# TASK DETAILS:
From the items below, extract every line that contains the string "cifar". Treat uppercase and lowercase letters as different.

:: SUPPLIED MATERIAL ::

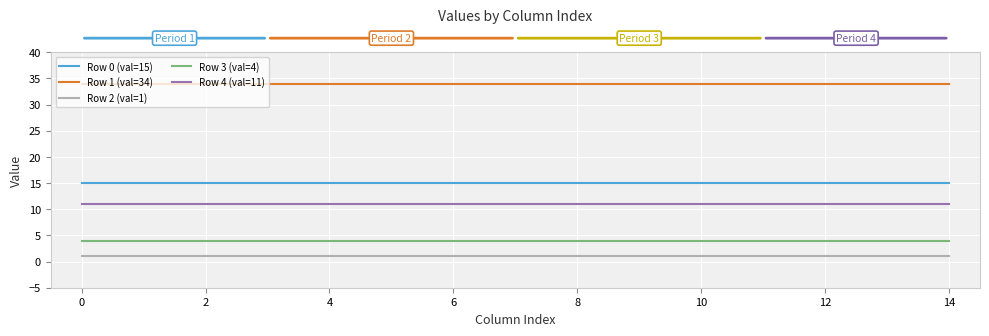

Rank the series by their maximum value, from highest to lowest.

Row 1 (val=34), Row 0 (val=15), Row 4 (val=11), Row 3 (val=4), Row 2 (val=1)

:::
:: SUPPLIED MATERIAL ::

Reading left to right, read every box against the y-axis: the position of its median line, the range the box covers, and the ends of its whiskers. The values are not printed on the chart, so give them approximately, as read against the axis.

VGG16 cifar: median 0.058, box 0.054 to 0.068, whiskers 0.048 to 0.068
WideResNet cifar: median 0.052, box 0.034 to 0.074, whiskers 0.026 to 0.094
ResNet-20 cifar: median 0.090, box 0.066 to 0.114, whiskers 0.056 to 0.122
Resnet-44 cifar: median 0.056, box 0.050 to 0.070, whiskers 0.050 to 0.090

:::
:: SUPPLIED MATERIAL ::

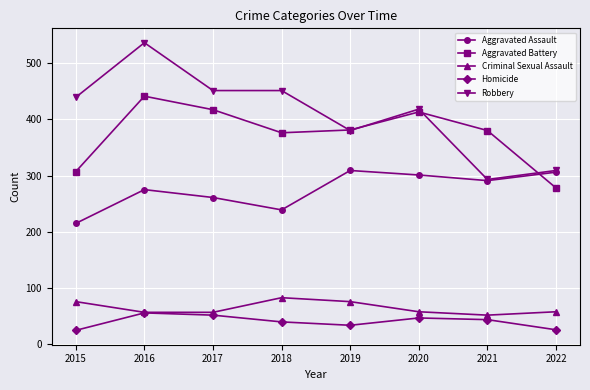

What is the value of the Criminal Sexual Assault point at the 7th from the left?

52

:::

# OUTPUT BELOW:
VGG16 cifar: median 0.058, box 0.054 to 0.068, whiskers 0.048 to 0.068
WideResNet cifar: median 0.052, box 0.034 to 0.074, whiskers 0.026 to 0.094
ResNet-20 cifar: median 0.090, box 0.066 to 0.114, whiskers 0.056 to 0.122
Resnet-44 cifar: median 0.056, box 0.050 to 0.070, whiskers 0.050 to 0.090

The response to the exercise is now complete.